President Abraham Lincoln issued the Emancipation Proclamation on January 1, 1863, as the nation was embattled in its third year of bloody civil war. The proclamation declared “all persons held as slaves within any State or designated part of a State … shall be then, thenceforward, and forever free; and the Executive Government of the United States … will recognize and maintain the freedom of such persons, and will do no act or acts to repress such persons, or any of them, in any efforts they may make for their actual freedom.” This proclamation changed the federal legal status of more than 3.5 million enslaved blacks.
When I was growing up, I sincerely believed that when the Emancipation Proclamation was the day ALL slaves were free. It wasn’t until I was an adult that I learned that on June 19, 1865, Union general Gordon Granger arrived in Galveston and issued General Order Number 3, which read, "The people of Texas are informed that, in accordance with a proclamation from the Executive of the United States, all slaves are free.” That was two and a half years after the Emancipation Proclamation was issued. Two and a half years of continued fighting and hundreds of thousands of blacks still enslaved. Growing up, my classroom textbooks proclaimed Lincoln’s Emancipation as the date signaling the end of slavery and little, or nothing that I can remember, on the impact of General Granger’s arrival on June 19th, the moment when emancipation finally reached those in the deepest parts of the former Confederacy.
It wasn’t until 1980, over 100 years later, that Juneteenth became an official state holiday, through the efforts of Al Edwards, an African American State legislator. The successful passage of this bill marked Juneteenth as the first emancipation celebration granted official state recognition.
This year, I was able to attend a Juneteenth celebration in Dallas. I’ve been interested in attending a Juneteenth celebration for years, but was worried that as a white person, I would be intruding on something — that it wasn’t my place. I didn’t want to encroach on someplace I didn’t belong, but when I got there, I was nothing but embraced.
I heard an individual speak about why they are not surprised that Juneteenth isn’t recognized as a national holiday. While we have July 4th as “Independence Day,” that day does not truly reflect freedom for all. He explained that in a lot of ways, Juneteenth epitomizes that liberty, justice and freedom for all have always been delayed for black people. In the years after the civil war black people were subjected to lynching, the victims of Jim Crow laws and segregation. Still today blacks are disproportionally incarcerated, are subjected to discriminatory housing policies, and continue to be harassed with racial profiling and police brutality. These incidents make it clear that while progress has been made in black America’s 150 years out of slavery, extensive barriers are still utilized that continue to thwart progress.

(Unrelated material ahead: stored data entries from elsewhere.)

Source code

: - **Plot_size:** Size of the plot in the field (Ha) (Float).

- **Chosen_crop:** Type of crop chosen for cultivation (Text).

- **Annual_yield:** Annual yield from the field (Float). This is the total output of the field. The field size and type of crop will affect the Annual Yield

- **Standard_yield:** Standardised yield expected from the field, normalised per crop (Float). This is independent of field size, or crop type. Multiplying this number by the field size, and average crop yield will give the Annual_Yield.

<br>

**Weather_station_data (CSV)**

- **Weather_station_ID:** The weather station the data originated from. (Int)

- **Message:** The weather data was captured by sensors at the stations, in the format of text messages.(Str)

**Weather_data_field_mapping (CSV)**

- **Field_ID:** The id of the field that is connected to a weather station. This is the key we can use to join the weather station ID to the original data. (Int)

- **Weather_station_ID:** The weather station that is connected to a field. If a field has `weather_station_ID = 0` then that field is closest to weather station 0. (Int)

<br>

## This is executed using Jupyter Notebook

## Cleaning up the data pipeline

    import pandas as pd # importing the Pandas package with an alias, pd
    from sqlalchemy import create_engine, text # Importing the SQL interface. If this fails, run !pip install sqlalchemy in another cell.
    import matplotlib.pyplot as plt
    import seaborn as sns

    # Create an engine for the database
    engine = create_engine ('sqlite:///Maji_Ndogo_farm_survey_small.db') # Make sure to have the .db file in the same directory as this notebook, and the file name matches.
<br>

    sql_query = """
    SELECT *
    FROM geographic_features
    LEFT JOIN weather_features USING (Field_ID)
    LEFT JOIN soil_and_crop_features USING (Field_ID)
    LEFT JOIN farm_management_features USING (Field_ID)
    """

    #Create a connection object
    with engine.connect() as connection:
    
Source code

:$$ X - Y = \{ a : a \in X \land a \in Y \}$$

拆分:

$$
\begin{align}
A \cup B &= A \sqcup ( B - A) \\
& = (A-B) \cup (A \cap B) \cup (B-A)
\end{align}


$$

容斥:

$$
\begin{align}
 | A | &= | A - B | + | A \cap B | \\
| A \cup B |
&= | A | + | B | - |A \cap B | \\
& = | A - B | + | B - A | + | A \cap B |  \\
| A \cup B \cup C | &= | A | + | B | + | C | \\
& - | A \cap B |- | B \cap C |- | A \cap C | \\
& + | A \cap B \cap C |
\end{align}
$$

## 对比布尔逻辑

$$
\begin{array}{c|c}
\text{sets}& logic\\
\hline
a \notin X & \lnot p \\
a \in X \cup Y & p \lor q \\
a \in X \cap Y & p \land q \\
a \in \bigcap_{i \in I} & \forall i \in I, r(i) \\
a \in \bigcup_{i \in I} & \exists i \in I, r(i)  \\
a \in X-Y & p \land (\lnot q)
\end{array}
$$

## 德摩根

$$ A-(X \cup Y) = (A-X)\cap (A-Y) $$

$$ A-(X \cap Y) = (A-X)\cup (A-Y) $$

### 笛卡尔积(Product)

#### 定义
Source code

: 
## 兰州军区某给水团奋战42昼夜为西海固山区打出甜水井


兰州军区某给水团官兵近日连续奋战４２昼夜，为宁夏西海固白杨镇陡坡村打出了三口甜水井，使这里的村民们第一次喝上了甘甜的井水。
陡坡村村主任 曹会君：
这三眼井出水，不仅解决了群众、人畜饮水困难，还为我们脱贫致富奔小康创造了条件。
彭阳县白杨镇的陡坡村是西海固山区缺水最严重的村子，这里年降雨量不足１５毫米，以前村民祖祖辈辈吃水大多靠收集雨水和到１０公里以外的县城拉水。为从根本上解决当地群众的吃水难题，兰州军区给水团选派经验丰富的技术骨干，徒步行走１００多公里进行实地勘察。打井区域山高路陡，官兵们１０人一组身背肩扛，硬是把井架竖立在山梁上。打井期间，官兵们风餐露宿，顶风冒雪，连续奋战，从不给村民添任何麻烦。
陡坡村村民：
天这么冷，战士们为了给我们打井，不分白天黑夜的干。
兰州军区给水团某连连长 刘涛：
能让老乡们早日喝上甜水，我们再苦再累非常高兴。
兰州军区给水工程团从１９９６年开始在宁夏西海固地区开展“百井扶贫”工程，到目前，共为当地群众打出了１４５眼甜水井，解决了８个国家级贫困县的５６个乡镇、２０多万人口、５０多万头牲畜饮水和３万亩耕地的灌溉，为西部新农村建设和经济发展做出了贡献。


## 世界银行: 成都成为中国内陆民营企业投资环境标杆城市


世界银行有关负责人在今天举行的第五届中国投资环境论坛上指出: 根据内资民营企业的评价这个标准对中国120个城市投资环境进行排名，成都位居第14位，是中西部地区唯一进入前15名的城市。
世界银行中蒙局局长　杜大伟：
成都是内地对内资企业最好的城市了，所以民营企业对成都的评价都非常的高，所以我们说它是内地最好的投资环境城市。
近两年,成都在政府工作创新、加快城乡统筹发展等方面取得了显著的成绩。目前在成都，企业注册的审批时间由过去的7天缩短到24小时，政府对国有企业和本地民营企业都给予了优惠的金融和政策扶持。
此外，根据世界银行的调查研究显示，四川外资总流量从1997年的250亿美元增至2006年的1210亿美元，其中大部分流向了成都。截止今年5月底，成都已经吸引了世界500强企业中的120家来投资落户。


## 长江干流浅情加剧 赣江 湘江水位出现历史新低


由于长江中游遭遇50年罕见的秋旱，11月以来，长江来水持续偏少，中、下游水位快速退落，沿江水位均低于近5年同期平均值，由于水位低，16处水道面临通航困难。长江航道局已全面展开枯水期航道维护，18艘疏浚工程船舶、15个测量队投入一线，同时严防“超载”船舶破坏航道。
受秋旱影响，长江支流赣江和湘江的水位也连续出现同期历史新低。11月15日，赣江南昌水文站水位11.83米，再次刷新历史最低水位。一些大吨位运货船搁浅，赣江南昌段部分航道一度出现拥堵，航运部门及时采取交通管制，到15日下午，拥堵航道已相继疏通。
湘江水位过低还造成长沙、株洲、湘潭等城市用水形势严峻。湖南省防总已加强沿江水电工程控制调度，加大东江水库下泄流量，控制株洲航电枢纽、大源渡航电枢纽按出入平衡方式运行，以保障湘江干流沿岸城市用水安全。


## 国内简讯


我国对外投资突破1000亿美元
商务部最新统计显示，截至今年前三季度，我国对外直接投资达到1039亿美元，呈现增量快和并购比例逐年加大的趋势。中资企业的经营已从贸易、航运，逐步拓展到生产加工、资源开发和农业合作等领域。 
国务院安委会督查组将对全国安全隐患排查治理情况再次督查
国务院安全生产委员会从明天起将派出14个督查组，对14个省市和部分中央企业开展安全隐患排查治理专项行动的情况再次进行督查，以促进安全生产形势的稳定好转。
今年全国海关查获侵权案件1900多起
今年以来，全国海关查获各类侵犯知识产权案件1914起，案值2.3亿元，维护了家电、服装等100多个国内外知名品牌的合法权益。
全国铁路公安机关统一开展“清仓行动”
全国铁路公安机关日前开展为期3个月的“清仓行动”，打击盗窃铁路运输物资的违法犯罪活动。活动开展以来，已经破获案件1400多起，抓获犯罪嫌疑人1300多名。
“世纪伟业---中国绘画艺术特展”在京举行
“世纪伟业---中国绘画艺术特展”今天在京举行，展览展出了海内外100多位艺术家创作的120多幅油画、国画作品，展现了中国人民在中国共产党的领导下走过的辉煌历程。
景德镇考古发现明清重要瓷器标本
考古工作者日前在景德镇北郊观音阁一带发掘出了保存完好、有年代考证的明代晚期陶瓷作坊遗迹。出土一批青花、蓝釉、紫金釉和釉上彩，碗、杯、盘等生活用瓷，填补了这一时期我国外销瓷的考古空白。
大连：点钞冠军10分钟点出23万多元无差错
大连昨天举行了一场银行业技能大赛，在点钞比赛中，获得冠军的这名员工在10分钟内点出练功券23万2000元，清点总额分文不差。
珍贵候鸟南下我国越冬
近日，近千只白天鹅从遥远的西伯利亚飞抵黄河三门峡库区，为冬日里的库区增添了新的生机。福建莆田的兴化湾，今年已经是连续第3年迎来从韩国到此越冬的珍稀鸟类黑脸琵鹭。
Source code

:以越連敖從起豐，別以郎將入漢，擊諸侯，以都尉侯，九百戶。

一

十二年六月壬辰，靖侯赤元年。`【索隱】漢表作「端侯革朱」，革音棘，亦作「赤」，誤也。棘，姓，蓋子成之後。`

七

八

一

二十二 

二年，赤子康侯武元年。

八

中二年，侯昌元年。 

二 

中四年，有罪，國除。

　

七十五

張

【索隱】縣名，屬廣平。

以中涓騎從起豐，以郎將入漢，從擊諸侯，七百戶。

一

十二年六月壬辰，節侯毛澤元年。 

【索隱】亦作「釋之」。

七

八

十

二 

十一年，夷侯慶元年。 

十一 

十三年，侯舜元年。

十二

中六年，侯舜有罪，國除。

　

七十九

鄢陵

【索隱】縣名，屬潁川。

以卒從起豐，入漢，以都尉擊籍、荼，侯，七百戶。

Another individual spoke about how blacks continue to play an active role in the fight for freedom and that idea of promoting freedom for blacks is and remains a constant struggle that requires vigilance and because of that it’s imperative to not forget the history of black emancipation.
I heard one teenage girl say that she has never learned about Juneteenth in school, that she only knows about it from her own family tales and celebration. Another teenager told me that she only celebrates Juneteenth and doesn’t celebrate the 4th of July because it doesn’t represent the liberation and freedom of all races in America. She said that celebrating Juneteenth is a way to get back to her cultural center and celebrate our human rights milestone. She said ,“I have known nothing but freedom, but we’re not truly free if even one of us is erroneously chained.”
The last speaker spoke about how she is dubious about how free blacks are even today — not only because of police brutality against black people, but because less obvious things like black girls being discouraged from rocking their natural hair.
One of my closest friends summed it up like this to me: “For me, as a young queer black man living in a red state that has not done much to really push black history and its significance within this country — granted I feel like most of the country doesn't accept black history is American history unless you are black — it is extremely important because it is a part of my history.
Juneteenth should be celebrated as much as it is acknowledged, but the problem for me is that I don't feel as if most Americans really know or understand what Juneteenth means or even what it is. It is a part of American history that marks a turning point for a people that were and are still segregated, stereotyped, belittled, and degraded for the color of their skin and not judged on the content of their character. To me Juneteenth doesn't mean much, because we still live in a world, in a country that places people and boxes, incarcerates them in cages, and locks people away from the resources that they need to survive. If we lived in a society that understood freedom marks progression instead of regression, then I believe we could and would celebrate Juneteenth as a national holiday. Unfortunately that isn't the world we live in, but I am hopeful that one day people will recognize the importance a black history and accept that it is the truest part of American history, and hopefully with that knowledge we will be able to celebrate not only Juneteenth, but all other aspects of things we as Americans choose to ignore.